Saved data entries:
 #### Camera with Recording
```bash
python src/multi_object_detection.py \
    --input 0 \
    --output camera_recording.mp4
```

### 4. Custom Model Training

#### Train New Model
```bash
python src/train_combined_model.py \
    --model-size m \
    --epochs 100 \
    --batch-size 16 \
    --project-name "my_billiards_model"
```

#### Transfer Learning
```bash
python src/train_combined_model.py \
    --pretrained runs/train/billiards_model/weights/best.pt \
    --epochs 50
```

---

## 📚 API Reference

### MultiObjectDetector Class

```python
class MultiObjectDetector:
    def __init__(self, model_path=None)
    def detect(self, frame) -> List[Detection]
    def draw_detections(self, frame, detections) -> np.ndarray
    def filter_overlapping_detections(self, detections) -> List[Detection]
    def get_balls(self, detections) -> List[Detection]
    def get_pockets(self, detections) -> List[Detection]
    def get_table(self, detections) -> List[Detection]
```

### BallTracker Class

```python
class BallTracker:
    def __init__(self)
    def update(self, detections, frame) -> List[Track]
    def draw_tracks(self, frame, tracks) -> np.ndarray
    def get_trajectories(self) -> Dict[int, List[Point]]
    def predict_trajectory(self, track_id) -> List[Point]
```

= PROBLEM TO SOLVE =
Look through the preceding entries for the word "detections". Report how many lines hold it, and only that number.

= TASK RESPONSE =
6